### RECORDS FOR THE TASK
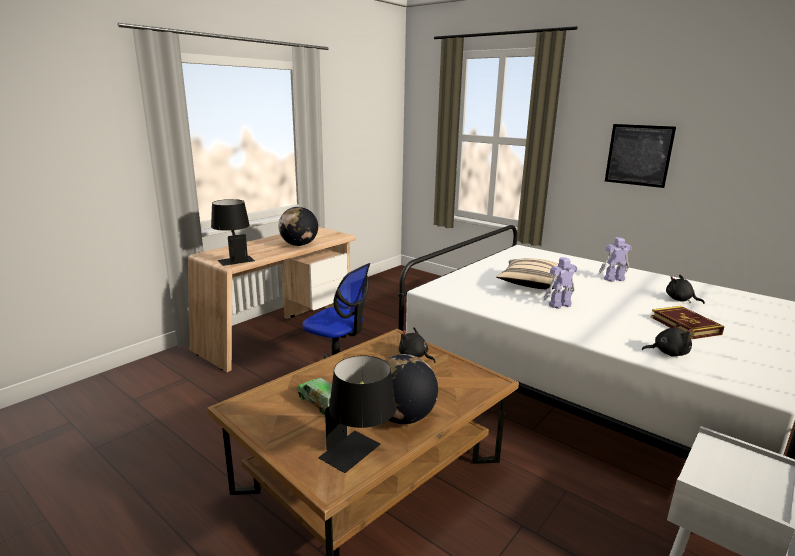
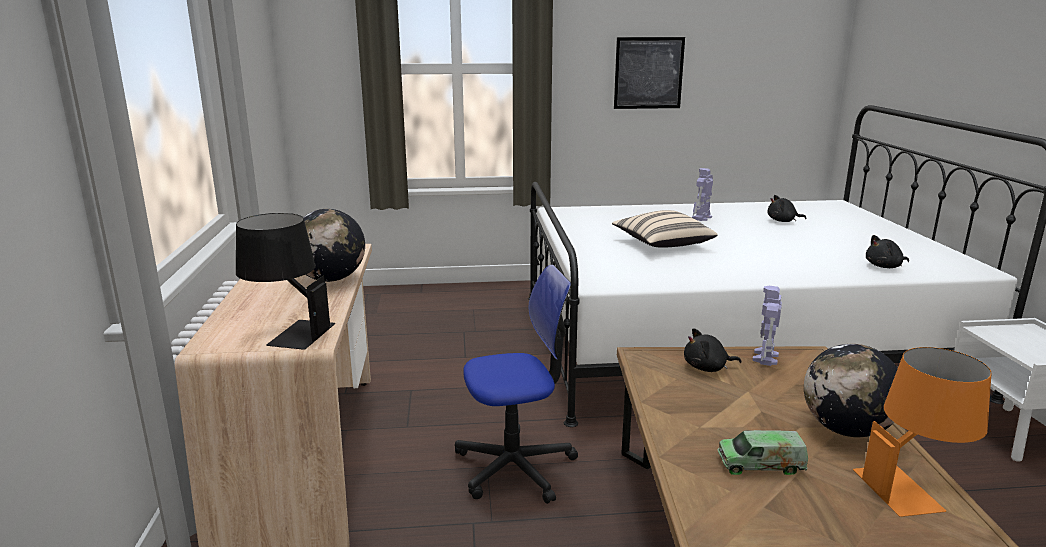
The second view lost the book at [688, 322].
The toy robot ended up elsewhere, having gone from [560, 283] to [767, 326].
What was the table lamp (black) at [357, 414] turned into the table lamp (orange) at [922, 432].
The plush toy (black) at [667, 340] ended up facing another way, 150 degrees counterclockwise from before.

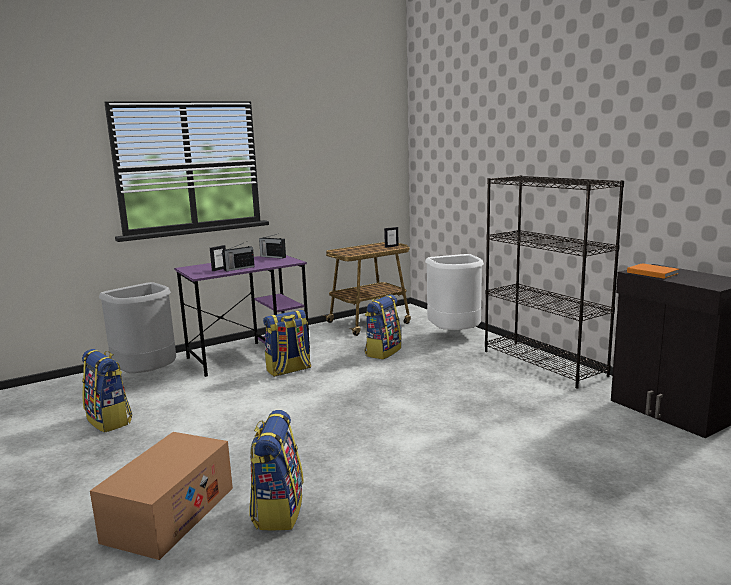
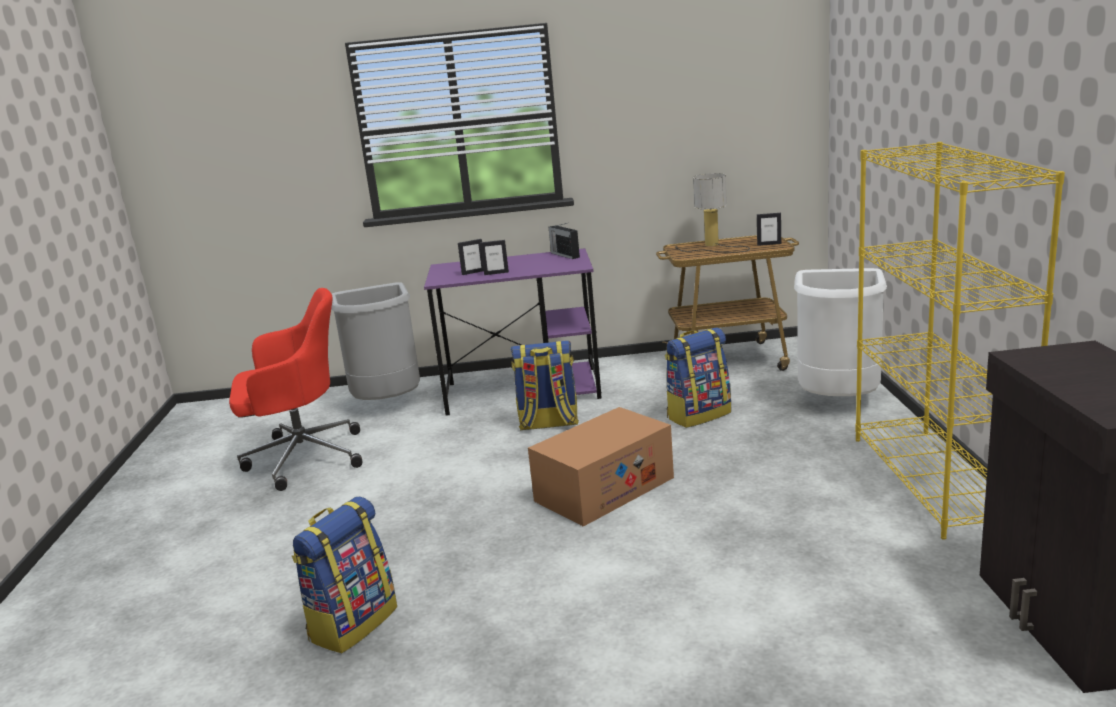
The second view lost the book (orange) at [653, 271].
The second view gained the table lamp at [712, 213].
The cardboard box ended up elsewhere, having gone from [161, 496] to [601, 467].
Where the backpack stood at [107, 391], the office chair (red) came to stand at [295, 389].
Where the radio stood at [238, 256], the picture frame came to stand at [494, 257].
What was the bookcase (black) at [554, 282] turned into the bookcase (yellow) at [960, 341].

### PROBLEM
What belongs in the answer is each line of the listing that contains the word "stand".

### ANSWER SECTION
Where the backpack stood at [107, 391], the office chair (red) came to stand at [295, 389].
Where the radio stood at [238, 256], the picture frame came to stand at [494, 257].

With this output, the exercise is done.